▸ ASSIGNMENT 1: In the piece on the characters' signing styles, reproduce word for word the stretch that begins with the words containing "Theo and Mabel, though..." and ends with "soothing to them.".
▸ ASSIGNMENT 2: Write the next part of the piece on the characters' signing styles, picking up right after its last sentence.

▸ DOCUMENT SEGMENT:
I'm mostly hearing (...sort of...) but grew up around a lot of d/Deaf people, CODAs, interpreters, etc. so while I can't give any input on the experience of profound deafness, I can at least tell apart different styles of signing. It's a little hard to tell sometimes how much of this is characterization vs. the skill level of the actors, but it is interesting.
Teddy Dimas does not sign fluidly. It's immediately obvious. It's not that he's terrible or that he can't be understood... it's just that there are a lot of tells that he does not sign as a primary language. The terseness of the signs, the deliberateness. You can tell that there's a second of thought before each sign, a jerky sort of compactness to them, that's common with people who learn to sign later in life. (Or who don't get a ton of practice with it.)
Signing, when you do it right, requires the use of your whole body. That can be hard for hearing people, who are generally used to more restrained movements. Teddy Dimas has never quite lost that restraint. He still can't go all in, not with his signing or his parenting.
I always thought this was really interesting, because it means that Teddy most likely learned to sign for his son (tragically uncommon with hearing parents of Deaf children) but that he still can't quite translate his thoughts properly into sign language. He can't quite get his emotions through to his son. There's a barrier there between them, and it seems to be largely one that Teddy's erected -- until Theo starts snapping back.
What I'm getting at is that Teddy has always forcibly drawn his son into his world instead of immersing himself in Theo's, and it shows. And it has really harmed their relationship, in more ways than one.
Zoe... we don't see a ton of her signing, but there does seem to be something somewhat performative about it. It's more fluid, like perhaps she's done it her whole life, but there's also something sort of... idk, false about it? And I wonder if that's just Zoe. It felt like she was always covering up her true feelings of loneliness and emptiness with a flamboyant personality, and the little flourishes to her signing seem to convey that as well. Her signing feels almost theatrical to me.
Theo and Mabel, though... I've always loved that episode where they go to Coney Island together. I get the criticism that Theo said at the beginning that he couldn't understand much of what she said when he was reading lips -- and then she proceeded to just talk at him for the rest of the episode anyway. But to me, at least, that always seemed like it was kind of the point. They couldn't understand each other, not fully, and that was something soothing to them.

▸ DATASET:

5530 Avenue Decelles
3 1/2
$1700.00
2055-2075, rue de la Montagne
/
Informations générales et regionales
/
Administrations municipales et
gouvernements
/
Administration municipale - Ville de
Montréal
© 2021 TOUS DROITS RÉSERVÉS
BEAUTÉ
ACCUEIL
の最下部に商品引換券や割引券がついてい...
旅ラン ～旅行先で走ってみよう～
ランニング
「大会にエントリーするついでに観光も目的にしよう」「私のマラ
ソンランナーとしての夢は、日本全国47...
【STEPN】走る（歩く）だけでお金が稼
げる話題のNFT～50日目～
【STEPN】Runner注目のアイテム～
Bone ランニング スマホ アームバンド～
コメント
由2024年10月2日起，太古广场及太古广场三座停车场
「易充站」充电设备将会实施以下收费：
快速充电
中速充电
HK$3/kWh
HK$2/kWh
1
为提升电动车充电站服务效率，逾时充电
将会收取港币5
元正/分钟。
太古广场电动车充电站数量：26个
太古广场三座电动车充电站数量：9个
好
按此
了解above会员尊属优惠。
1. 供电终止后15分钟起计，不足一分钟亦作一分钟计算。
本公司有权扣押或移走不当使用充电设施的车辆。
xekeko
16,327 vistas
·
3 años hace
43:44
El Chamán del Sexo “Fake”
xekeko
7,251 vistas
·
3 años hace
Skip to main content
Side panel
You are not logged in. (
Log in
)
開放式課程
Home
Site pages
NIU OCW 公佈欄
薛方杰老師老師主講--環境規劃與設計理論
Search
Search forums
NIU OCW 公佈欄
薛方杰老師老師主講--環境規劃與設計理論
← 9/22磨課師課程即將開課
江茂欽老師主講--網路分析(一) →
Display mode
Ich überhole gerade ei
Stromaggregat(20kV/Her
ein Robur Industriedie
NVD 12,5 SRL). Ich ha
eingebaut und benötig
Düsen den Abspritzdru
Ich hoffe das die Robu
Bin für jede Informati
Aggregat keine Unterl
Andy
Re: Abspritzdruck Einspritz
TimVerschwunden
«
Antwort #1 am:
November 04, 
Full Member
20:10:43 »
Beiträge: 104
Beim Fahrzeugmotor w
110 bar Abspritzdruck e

▸ RESPONSE AREA 1:
Theo and Mabel, though... I've always loved that episode where they go to Coney Island together. I get the criticism that Theo said at the beginning that he couldn't understand much of what she said when he was reading lips -- and then she proceeded to just talk at him for the rest of the episode anyway. But to me, at least, that always seemed like it was kind of the point. They couldn't understand each other, not fully, and that was something soothing to them.

▸ RESPONSE AREA 2:
There's something healing, I think, about shouting into the void. Letting out all of your most personal, complicated feelings without fear of repercussion or judgement. Talking into the wind because you know it won't talk back. You need to feel that echo but also know that it won't be heard.
I think there was some of that there in their initial relationship. Both of them desperately needed to talk, to get everything off their chests, but both of them also have trouble opening up to others due to trauma. So I think speaking to someone who couldn't understand them was, in some ways, ideal. They could make a human connection while keeping it fairly impersonal. They could unload without fear of judgement -- or worse, understanding.
Oddly, I think their mutual need to communicate without being understood was the one thing they understood best about each other. They could sense each other's loneliness and wariness and inability to trust that they could tell someone something important without it being used against them -- because their love and their trust have always been used against them.
So maybe in a way, their inability to talk to each other was actually what helped them communicate on a deeper level...?
Still, though. Still. I was so pleased to see that Mabel is learning more sign language so she can talk to Theo. She's got a long way to go, but no one learns to sign overnight. She's making progress, and you can tell that Theo appreciates it. There are still times where he gets too excited and signs too fast and she doesn't catch all of it, and there are times when she gets so wrapped up in her own soliloquies that she forgets that you have to face Deaf people while talking to them, but there's a familiarity to it now. When he signs too fast, she smiles and teases him. When she talks too quickly or forgets to sign or turns away from him, he just smiles and sighs and shakes his head. Then waits for her to come back.
Theo finds it irritating, obviously, but also understands that it's just... Mabel. She spends so much time in her own head that she has trouble communicating even with people who speak her language, as evidenced with Tobert. And maybe Theo does understand her in ways that others can't. Maybe it's the very fact that he accepts that he can't always understand her that makes her feel comfortable with him.
I also have to wonder, y'know... Has anyone ever learned to sign for him before, other than his father, who clearly saw it as a burden? Has anyone ever seen him as worth the effort of learning, not out of an obligation to speak to him but a desire to? No wonder he's being patient with her. I wonder if anyone has ever put in as much effort for him as she already has. It makes me so sad to think about, because what she's doing now is so... bare minimum. Theo has been so desperately alone, and so much of that is because his father isolated him. It's because no one else ever reached out. :(
idk, it just makes me happy that these two people who originally bonded over their inability to communicate are now comfortable enough with each other to try actually talking. There's something so shy and so joyful about it. I love that for them, especially Theo.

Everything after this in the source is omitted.